I think a lot of the class rank comments in this thread have been overblown. Only a small minority of admits submit rank at the colleges we have been discussing. Fewer than 30% of the entering class submits rank at Yale and Princeton. Harvard says that they do not consider rank in their CDS. In the NACAC survey of over 1000 college admissions departments, class rank used to be ranked as the 2nd most important factor in admissions decisions in the early 90s. In the latest survey I could find, it had dropped all the way down to 9th – lower than grades, course rigor, test scores, LORs, essays, demonstrated interest, etc. It’s not as important as it used to be for admissions decisions, with good reason (aside from the UT system and some other key exceptions).

@cobrat, totally agree. Having perfect test scores does not make one a Doe. I think, though, that a lot of people on these boards may believe that it does. And that’s part of what creates the Zoes, the notion that it’s only hard work that distinguishes them.
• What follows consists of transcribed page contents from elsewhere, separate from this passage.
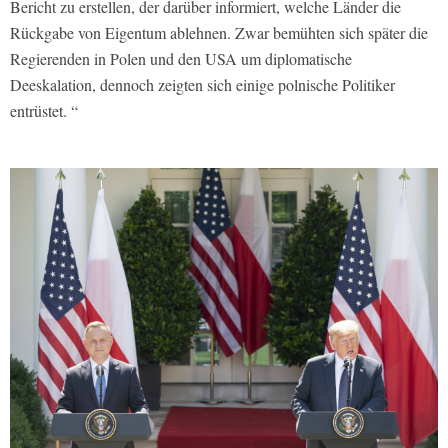
Bericht zu erstellen, der darüber informiert, welche Länder die
Rückgabe von Eigentum ablehnen. Zwar bemühten sich später die
Regierenden in Polen und den USA um diplomatische
Deeskalation, dennoch zeigten sich einige polnische Politiker
entrüstet. “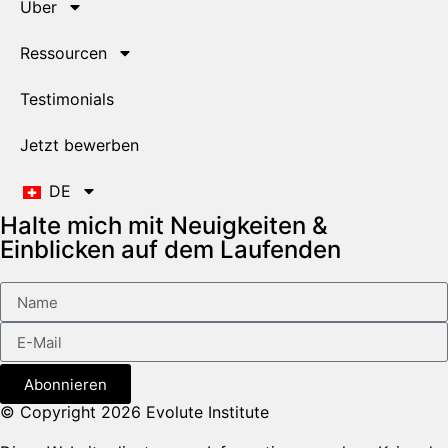
Über
Ressourcen
Testimonials
Jetzt bewerben
DE
Halte mich mit Neuigkeiten &
Einblicken auf dem Laufenden
Abonnieren
© Copyright 2026 Evolute Institute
And I’m also going to venture that the kids that are rejected “left and right” aren’t getting rejected at ALL of the elites, only some of them. But having turned this into a competition of sorts, not having won everywhere turns into losing.

“As to me, I don’t think that’s the problem. My concern is the Zoes who are throwing themselves in front of trains. The high stress, high pressure academic squeeze is bad for the physical and mental health of Zoes. By hypothesis (and I get to say this, because I invented Zoe and Chloe) Zoe is taking a course schedule that has so much work that she has to sacrifice everything else including sleep in favor of academics. I don’t think that elite schools ought to reward that choice. It is not better to take BC Calculus as a junior if it means that you have to spend ten hours a week at math tutoring and another ten doing your math homework. Colleges should not prefer that.”

@“Cardinal Fang” It isn’t the schools who need to change in that regard. It is Zoe and her parents that need to change. A school or any other institution shouldn’t have to apologize for rewarding and acknowledging excellence, achievement or distinction.

What applies here applies to a thousand other pedestals in life. Professional sports, recording artists, scientific or business achievement, the list goes on and on. In life, we have the right to try to turn ourselves inside out trying to achieve something if we want to. We also have the choice not to.

For every success story we talk about, there are at least 99 who tried just as hard and didn’t get there. And you know what, the world is a better place because of it. You won’t improve the world we live in trying to change the rules of the game to make the Zoes and Does look alike.